> TEKS UNTUK ANALISIS:
------------

Misi Rahasia TNI Serang Markas Pasukan Elite Belanda & Coba Habisi Westerling

Selasa, 16 Mei 2023 07:26 Reporter : Tim Merdeka
Misi Rahasia TNI Serang Markas Pasukan Elite Belanda & Coba Habisi Westerling Kapten Westerling. ©2023 Merdeka.com

Merdeka.com - Dianggap orang yang harus bertanggungjawab atas aksi-aksi bengis yang dilakukan pasukannya, komandan unit elit tentara KNIL itu diburu Batalyon Djaja Pangrerot.

Oleh: Hendi Jo

Suatu hari di tahun 1948. Para perempuan desa Gunung Halu (sekarang masuk dalam wilayah Bandung Barat) diperkosa prajurit KST (Korps Pasukan Khusus Angkatan Darat Kerajaan Belanda).

Para orang tua dan anak-anak dipisahkan di tempat tersendiri. Dalam todongan senjata serdadu-serdadu berbaret hijau itu, mereka hanya bisa terdiam dalam rasa takut.

Sementara itu, belasan meter dari sana, satu regu pasukan TNI dari Batalyon Djaja Pangrerot hanya bisa menyaksikan pemandangan tersebut dari ketinggian sebuah bukit. Pasukan pimpinan Mayor Soegih Arto memang tak bisa berbuat banyak.

Selain kurang unggul dari segi persenjataan dan personel, sang mayor pun mengkhawatirkan keselamatan para orang tua dan anak-anak kecil yang berada dalam penyanderaan anak buah Kapten RPP Westerling tersebut.

"Rasanya masih terdengar jelas jeritan dari para perempuan yang diperkosa itu," ujar Soegih Arto dalam biografinya, Saya Menulis Anda Membaca, Pengalaman Letjen (Purn) Soegih Arto.

2 dari 4 halaman

Aksi Balas Dendam

Tidak terima dengan perlakuan sadis anak buah Westerling, pasukan Djaja Pangrerot tergerak untuk melakukan aksi balas dendam. Beberapa hari usai kejadian tragis itu, mereka memutuskan untuk menyerang markas besar KST di Asrama Batujajar (sekarang menjadi Pusat Pendidikan Latihan Kopassus TNI AD).

------------

> BAGIAN DATA:
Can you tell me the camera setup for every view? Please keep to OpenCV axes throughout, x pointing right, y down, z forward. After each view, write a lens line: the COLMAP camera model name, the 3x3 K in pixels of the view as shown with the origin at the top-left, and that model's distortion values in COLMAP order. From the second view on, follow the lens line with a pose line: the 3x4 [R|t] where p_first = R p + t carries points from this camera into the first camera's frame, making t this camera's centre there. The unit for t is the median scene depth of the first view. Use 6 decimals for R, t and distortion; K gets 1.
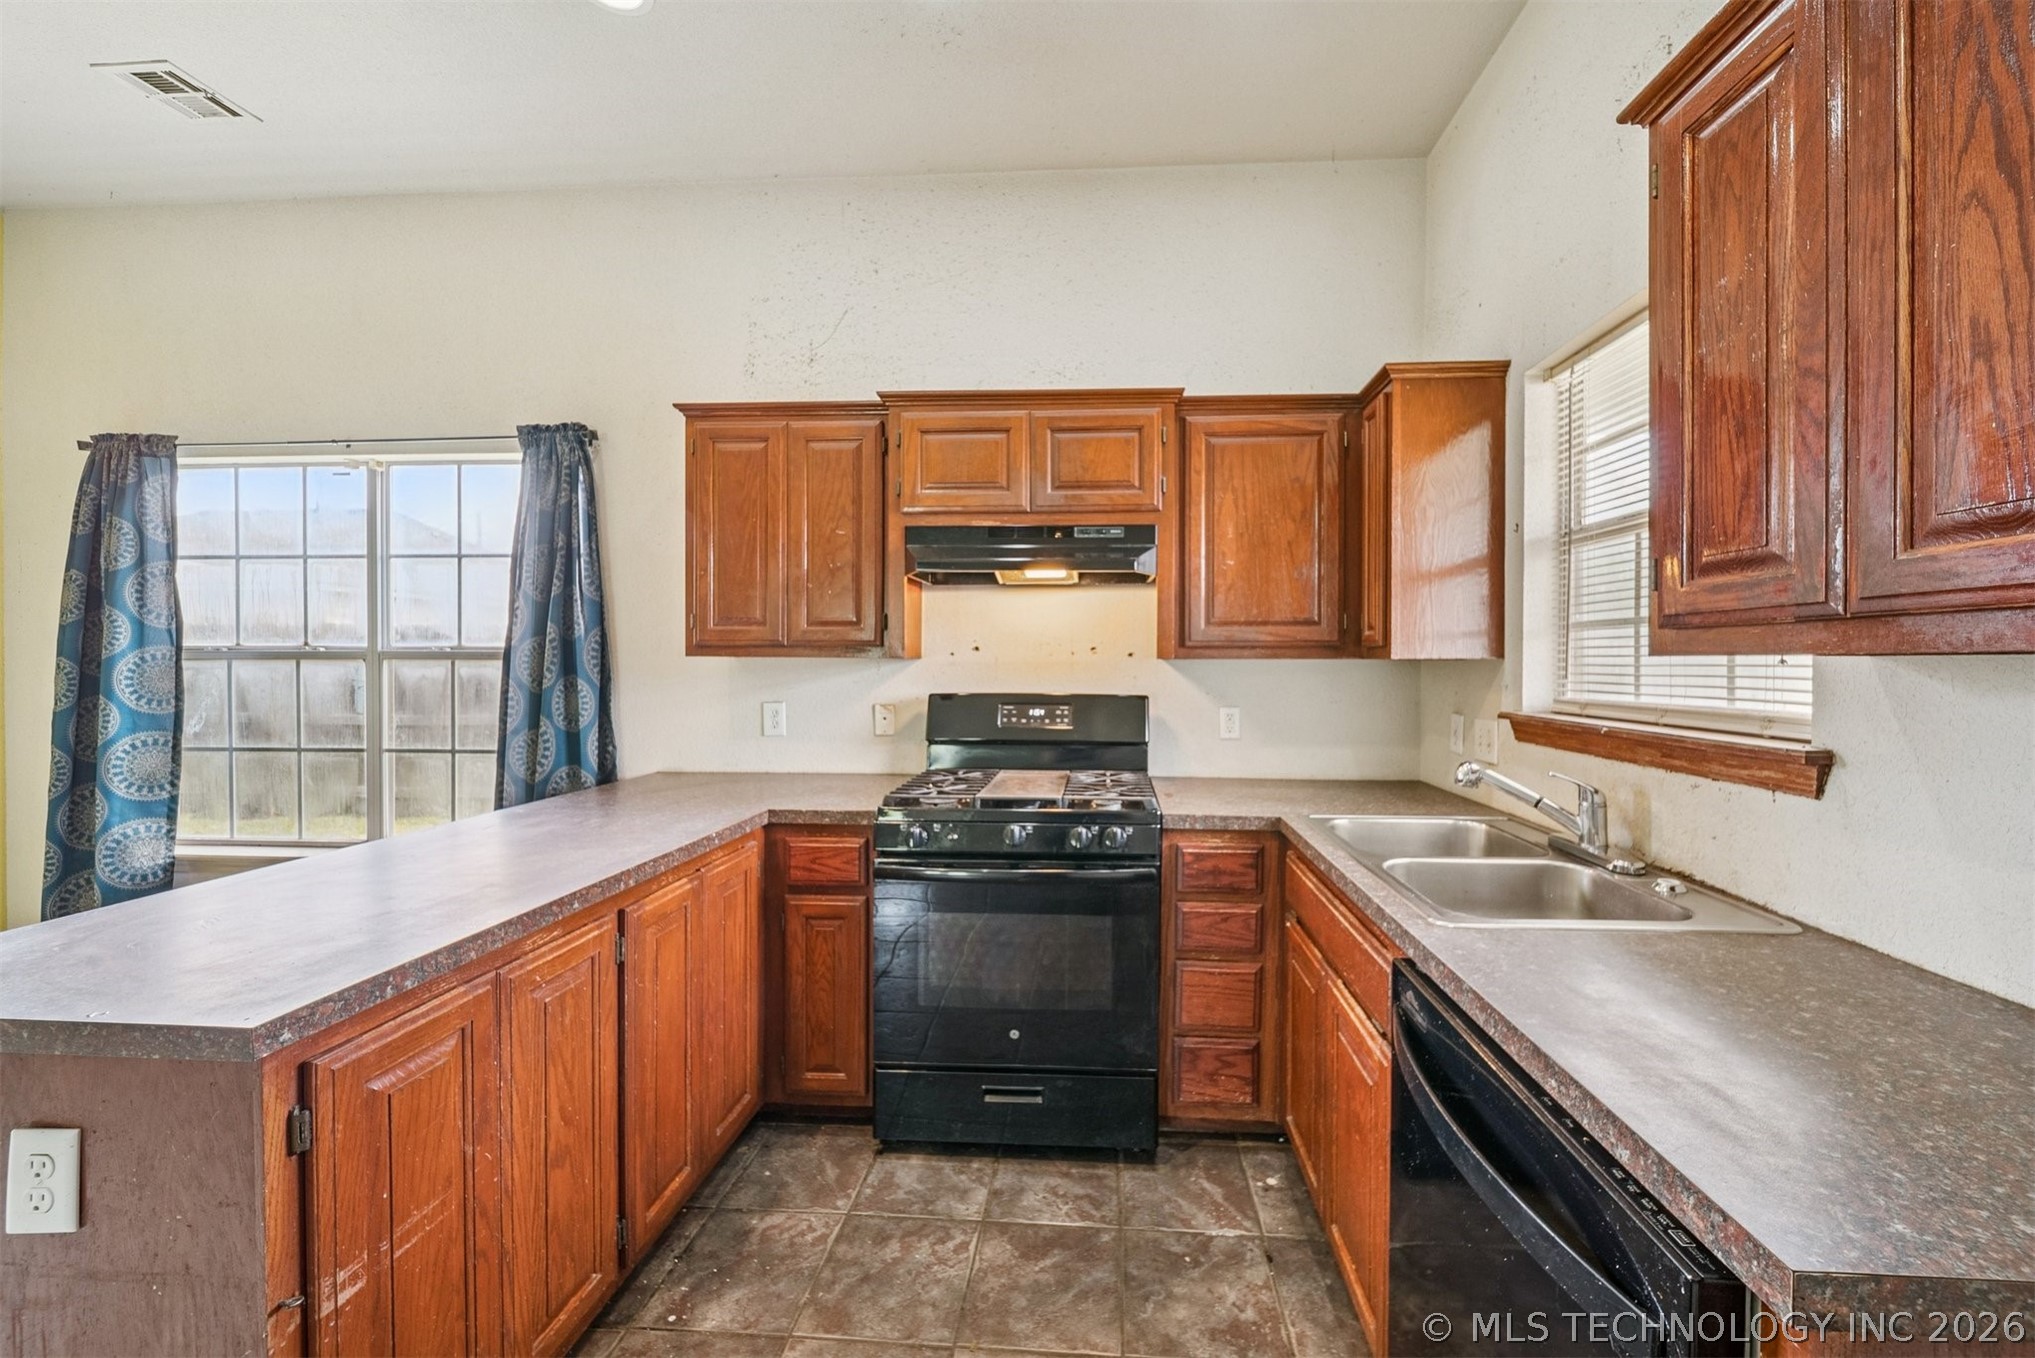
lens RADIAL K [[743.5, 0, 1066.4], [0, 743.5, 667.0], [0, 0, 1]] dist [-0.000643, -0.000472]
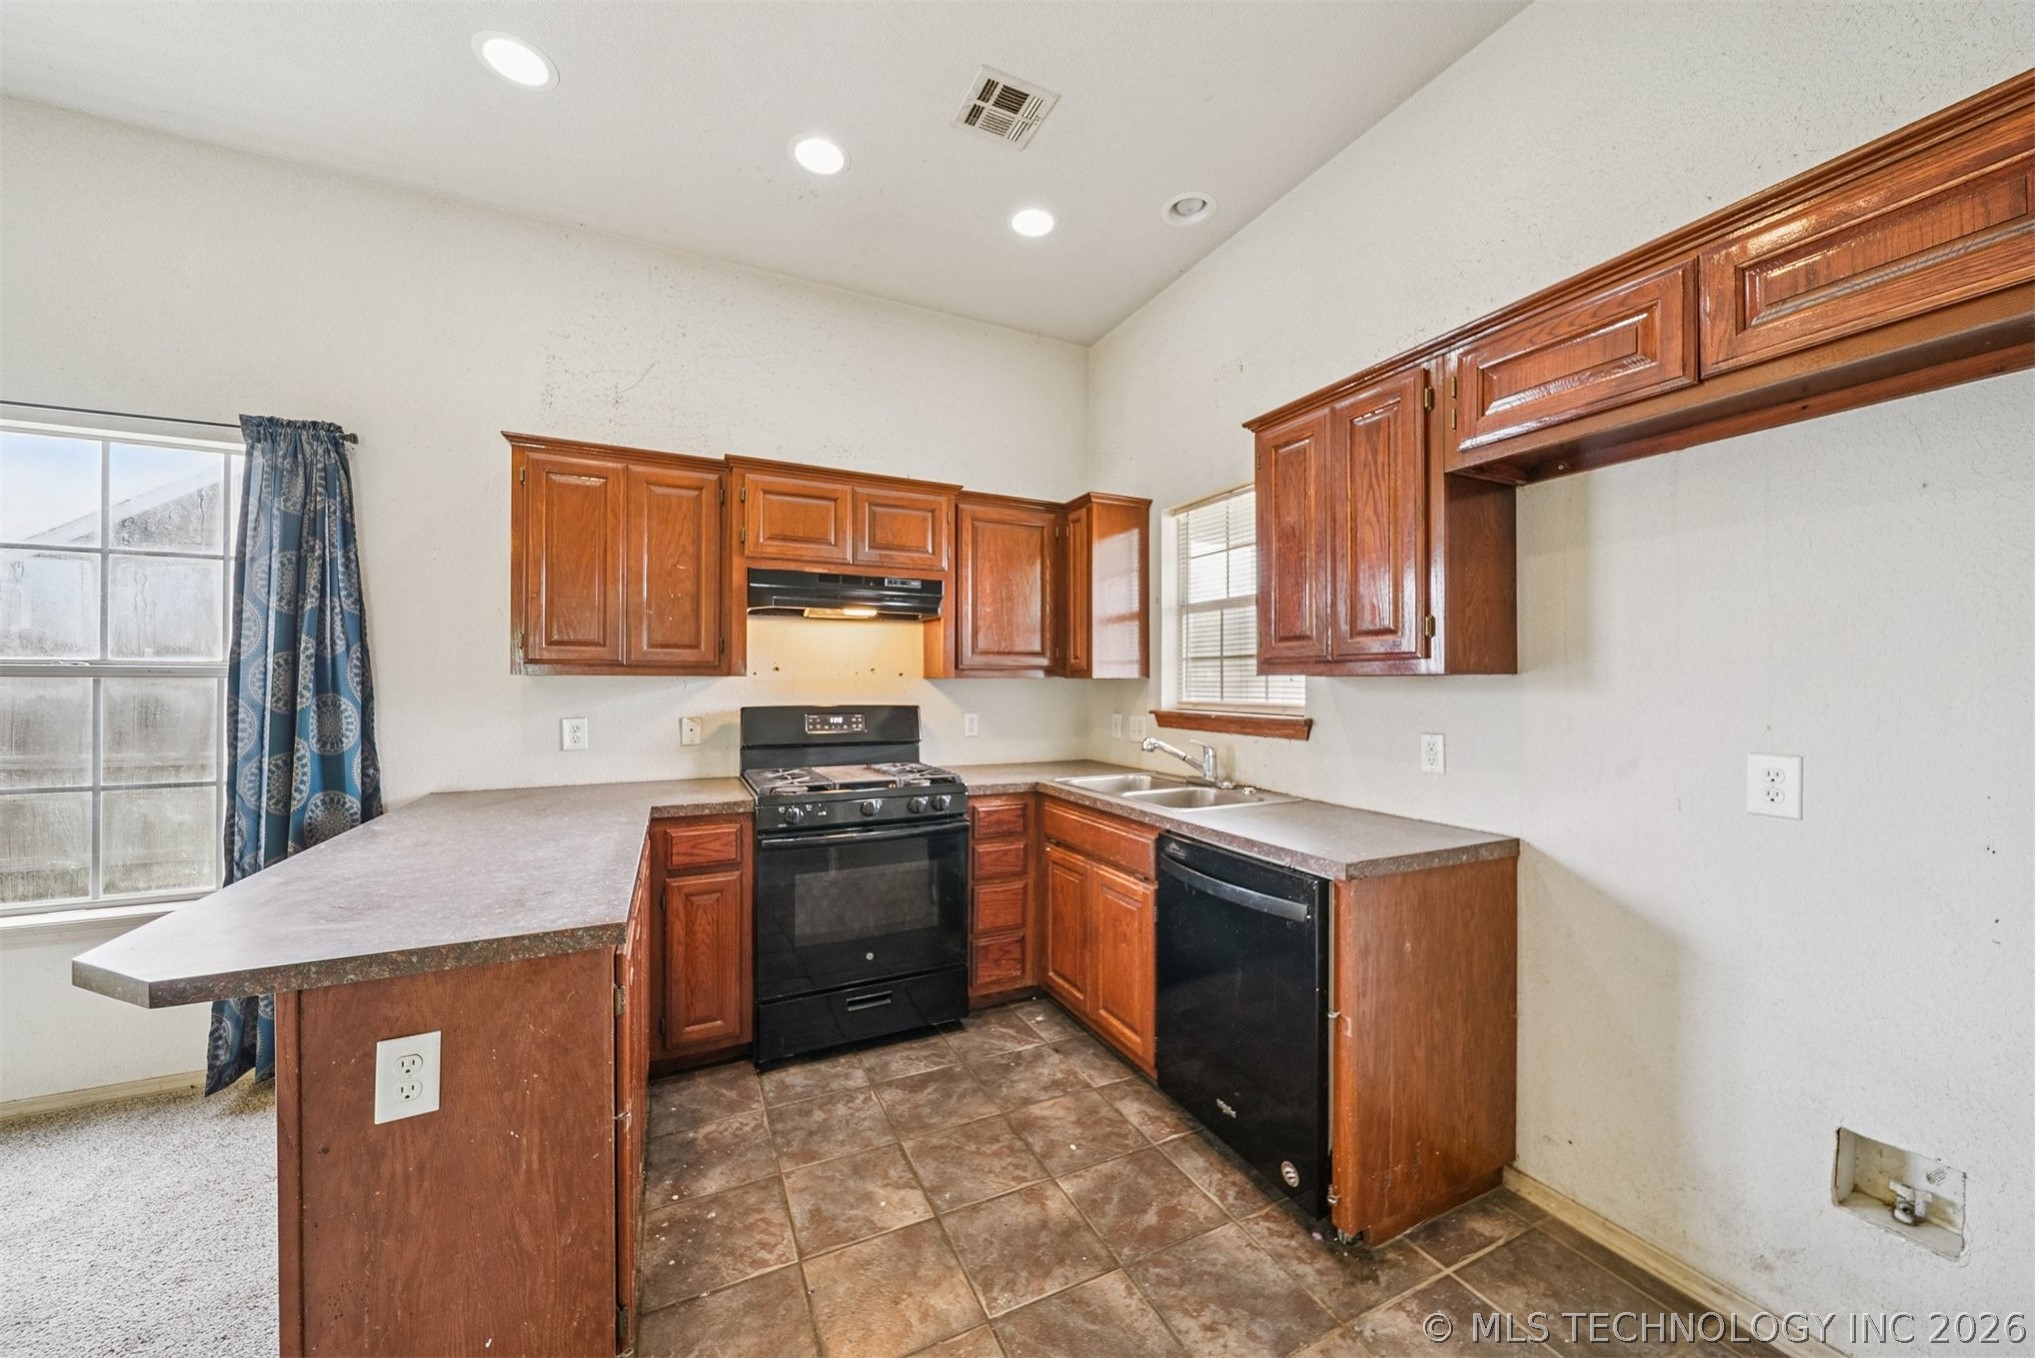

------------

> DESKRIPSI TUGAS: Kembalikan bagian dari teks tentang misi rahasia TNI di atas, mulai dari "Oleh: Hendi Jo" hingga dan termasuk "RPP Westerling tersebut.", tanpa mengubah satu kata pun.

> JAWABAN TERTULIS:
Oleh: Hendi Jo

Suatu hari di tahun 1948. Para perempuan desa Gunung Halu (sekarang masuk dalam wilayah Bandung Barat) diperkosa prajurit KST (Korps Pasukan Khusus Angkatan Darat Kerajaan Belanda).

Para orang tua dan anak-anak dipisahkan di tempat tersendiri. Dalam todongan senjata serdadu-serdadu berbaret hijau itu, mereka hanya bisa terdiam dalam rasa takut.

Sementara itu, belasan meter dari sana, satu regu pasukan TNI dari Batalyon Djaja Pangrerot hanya bisa menyaksikan pemandangan tersebut dari ketinggian sebuah bukit. Pasukan pimpinan Mayor Soegih Arto memang tak bisa berbuat banyak.

Selain kurang unggul dari segi persenjataan dan personel, sang mayor pun mengkhawatirkan keselamatan para orang tua dan anak-anak kecil yang berada dalam penyanderaan anak buah Kapten RPP Westerling tersebut.